Her Bestfriend is A Man
Daniel stood alone in his apartment. The far-off wail of sirens along 7th Avenue echoed in through the window, but it was unable to drown out the question clawing in his mind. He stared at his reflection on the dark TV screen, and barely audible above the city noise, he whispered, “I love Cindy more than anything, but her best friend is a man.”
This question troubled him, month after month. Cindy was everything he desired: brilliant, ambitious, magnetic. Her laughter would light up a room. However, her connection with Frederick as her best friend since college was clouding Daniel’s heart. All the shared jokes reminded him he was not her everything. His desire was to have been her support, her trusted friend, and her only love, but fear held him back. The fear of pushing her away, the fear of appearing small, the fear of lack of not being enough.

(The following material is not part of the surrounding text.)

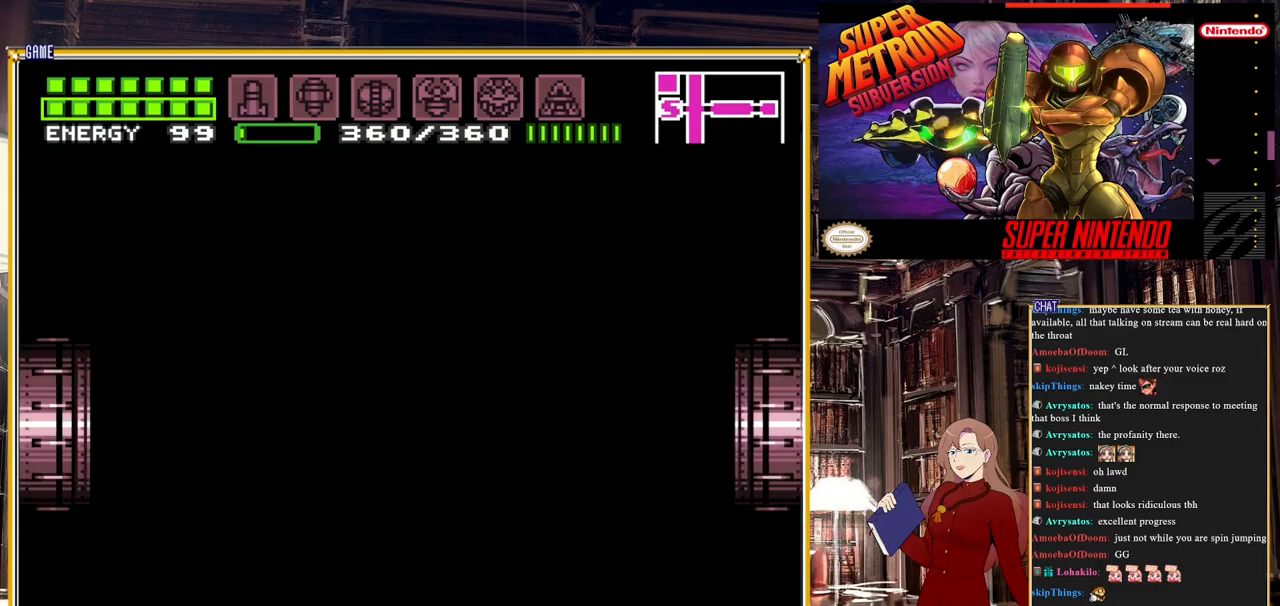
{"buttons": ["B", "DPAD_LEFT"], "events": []}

He sat in his leather armchair holding his phone in hand, thumb hovering over Cindy’s name in his contacts list. Should he call her? Spill the insecurity gnawing on him? Or would that simply show his inability to integrate into her world, in which Frederick was an established reality, much like the city’s ceaseless beat? The fact Daniel wanted to have a life with Cindy, get married, have children, live in a brownstone in Park Slope, conflicted with his fear of losing her to someone who knew her better than he did. He closed his eyes, and here he left the question to hang unanswered. Bur Frederick’s presence was, however, a crack in his drafted blueprint, a factor he had no control over. Daniel gripped his phone tighter; the weight of his doubt forced him down. He desired to be enough for Cindy, but the fear that he wasn’t left him on the edge of silence and a loop of desires and doubts.